Figure 2 shows an example of a wildfire threat map superimposed on the terrain for Boulder, Colo., using public Web-mapping capabilities in Microsoft’s Virtual Earth map interface. Capabilities exist to integrate thematic risk maps with the underlying imagery-based map interface, including enhancements that show real-time weather information, such as cloud cover or NEXRAD data.


Figure 3 shows wildfire risk outputs from the Southern Wildfire Risk Assessment superimposed over the perimeter of the recent Highway 31 Fire in South Carolina. The prototype uses ESRI’s Silverlight interface for ArcGIS Server combined with ArcGIS Online imagery services. The integration of active or real-time data provides greater context for using wildfire risk assessment data, providing tactical utility in addition to conventional planning uses.


The maps can be served via the Internet and accessed by a variety of users: the general public, county planners, and emergency-response and wildfire professionals. By varying the transparency of the wildfire risk output layers, the relative visual prominence of the underlying land cover and features can be adjusted.


This easily accessed format facilitates a user’s ability to “fly through” the wildfire threat information, zoom in to an area of interest and assess the relative patterns within a context of its surrounding conditions and features. The threat values can be expressed as traditional wildfire danger ratings (low, moderate, high) or as the discrete probability of a wildfire occurring.



Figure 3. Integrating risk-assessment results with real-time data, such as fire perimeters, NEXRAD and NWS Alerts, provides greater utility for planners and responders.


Web-based access is critical to widespread use by professionals and the public with minimal GIS experience. Interactive mapping, with the ability to onscreen digitize or enter ZIP Codes to tailor results to specific areas of interest, is an important extension. The ability to easily generate summary reports and maps via the Web is central to using the data for planning purposes.


Extending Risk to Probable Impacts


The impacts and consequences of wildfire (or any catastrophic event) can be characterized as the following:


Economic—loss of structures and property, damage to critical facilities and infrastructure, destruction of commercial forestland and agriculture cropland, etc.

Social—damage to sensitive cultural archeological areas, disruption of employment, demographic displacement, loss of life, etc.

Environmental—threatened and endangered species, sensitive wildlife and vegetation habitats, water sources, etc.


This article presents examples focused only on the economic consequences of wildfire by calculating “dollar exposure” based on the economic value of parcels. A full-featured model describes the social and environmental consequences, and prioritizing or weighting such consequences is a political and planning issue.

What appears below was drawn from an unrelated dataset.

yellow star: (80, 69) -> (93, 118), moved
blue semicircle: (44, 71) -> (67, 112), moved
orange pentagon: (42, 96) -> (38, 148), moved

The model mimics the FEMA HAZUS software approach for calculating “dollar exposure” for earthquakes, hurricanes and floods. HAZUS is a risk-assessment tool used by government agencies (especially local governments) to analyze potential risk and perform loss estimation in support of mitigation and emergency-response planning.

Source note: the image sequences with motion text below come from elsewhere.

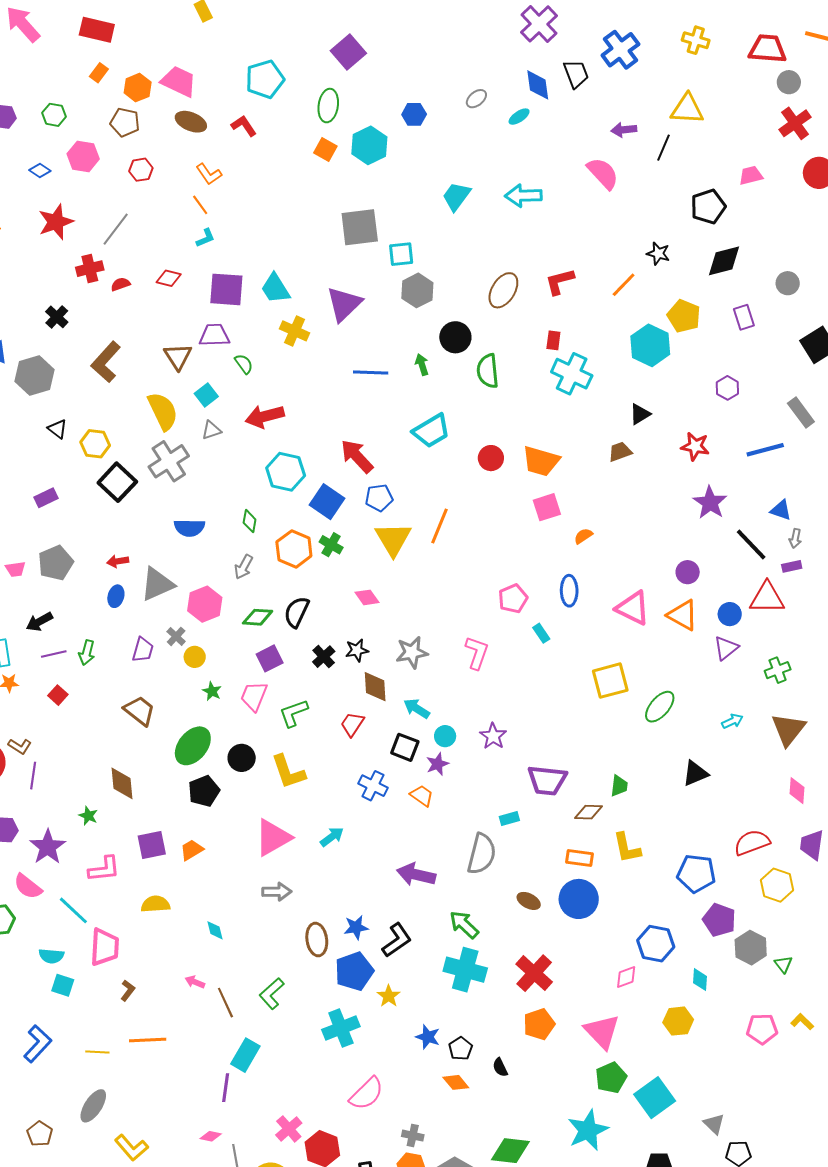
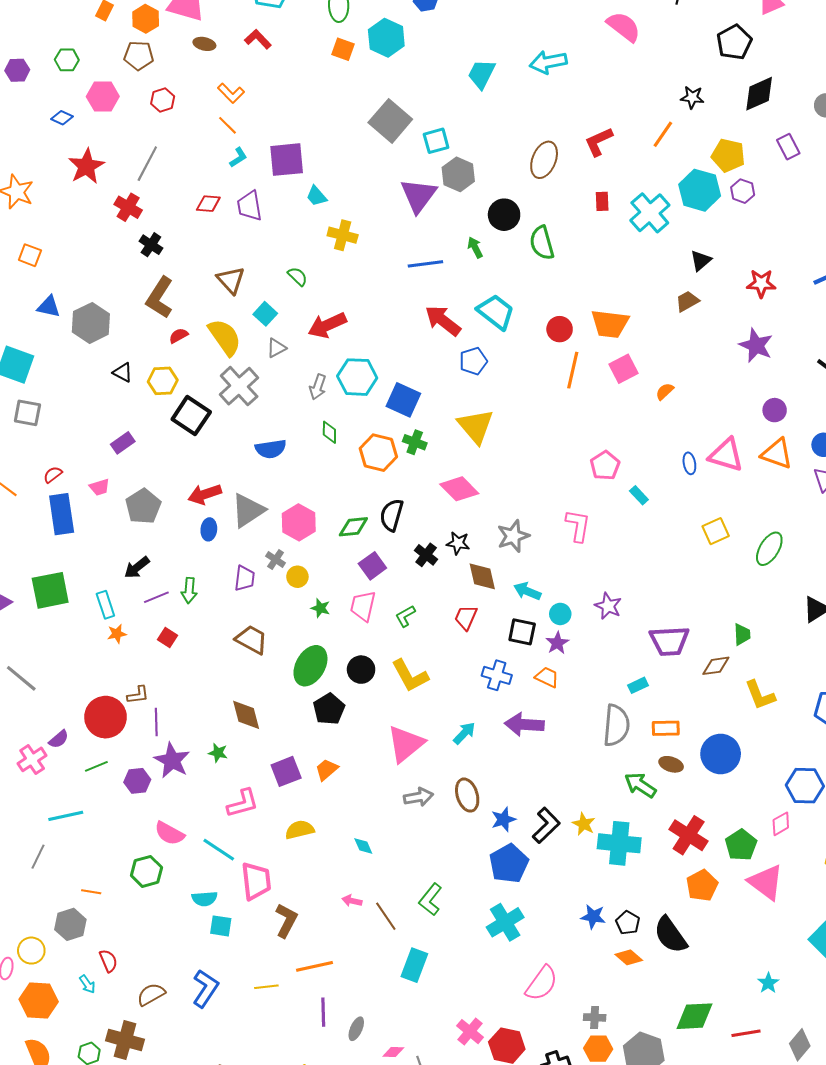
brown ellipse: (191, 122) -> (204, 44), size x0.7
gray square: (360, 227) -> (390, 121), turned -33
red cross: (90, 269) -> (128, 207), turned -36
red semicircle: (120, 284) -> (179, 336), moved
cyan trapezoid: (275, 288) -> (316, 196), size x0.7
purple square: (226, 289) -> (287, 160), moved
purple triangle: (344, 304) -> (419, 195), moved
black cross: (57, 317) -> (151, 245), moved
purple trapezoid: (214, 335) -> (249, 206), moved, turned -88
cyan cross: (572, 374) -> (650, 213), moved, turned 33
purple hexagon: (727, 388) -> (743, 191), moved
cyan trapezoid: (431, 431) -> (496, 312), turned -102
red arrow: (357, 456) -> (443, 321), moved
blue pentagon: (379, 498) -> (473, 361), moved
purple star: (710, 503) -> (756, 345), moved
orange line: (439, 526) -> (573, 370), moved
red arrow: (118, 561) -> (205, 494), size x1.5
gray arrow: (244, 567) -> (318, 387), moved
pink trapezoid: (15, 569) -> (100, 487), moved
blue ellipse: (569, 591) -> (689, 463), moved, size x0.7
pink diamond: (367, 597) -> (459, 489), size x1.5
black star: (357, 650) -> (458, 543), turned 30
yellow square: (610, 681) -> (716, 531), size x0.7
green L-shape: (294, 713) -> (405, 616), size x0.7
brown L-shape: (20, 746) -> (138, 695), turned -30
purple star: (48, 847) -> (172, 760), moved
orange rectangle: (580, 858) -> (666, 728), moved
purple arrow: (416, 875) -> (524, 724), moved
green arrow: (464, 925) -> (640, 785), moved
brown ellipse: (317, 940) -> (467, 795), moved
brown L-shape: (128, 991) -> (286, 920), size x1.6
yellow star: (389, 996) -> (584, 824), moved
black semicircle: (500, 1067) -> (670, 935), size x2.0
green pentagon: (611, 1078) -> (741, 845), moved
purple line: (226, 1088) -> (323, 1012), moved
gray ellipse: (93, 1106) -> (356, 1029), moved, size x0.7
cyan star: (588, 1130) -> (768, 983), size x0.5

Assessing Exposure and Damage


With wildfire risk data now becoming readily available in fire-prone areas, opportunities exist to use these data in concert with economic data to quantify potential impacts and losses. The extended wildfire risk model quantifies the economic impact of wildfire threat based on census or assessor data.


Assessor data provide the most detailed data on the value of ownership parcels in an area of interest and can be quantified in terms of “assessed” or “rebuild” dollar values. When assessor and parcel data aren’t readily available, general census data can be used to calculate dollar exposure (i.e., median housing values).


The left side of Figure 4 shows maps of wildfire threat probabilities and the assessor’s rebuild values for ownership parcels within a small area of San Diego County. The assessor’s data provide detailed and up-to-date descriptions of the economic value for parcels and their structures.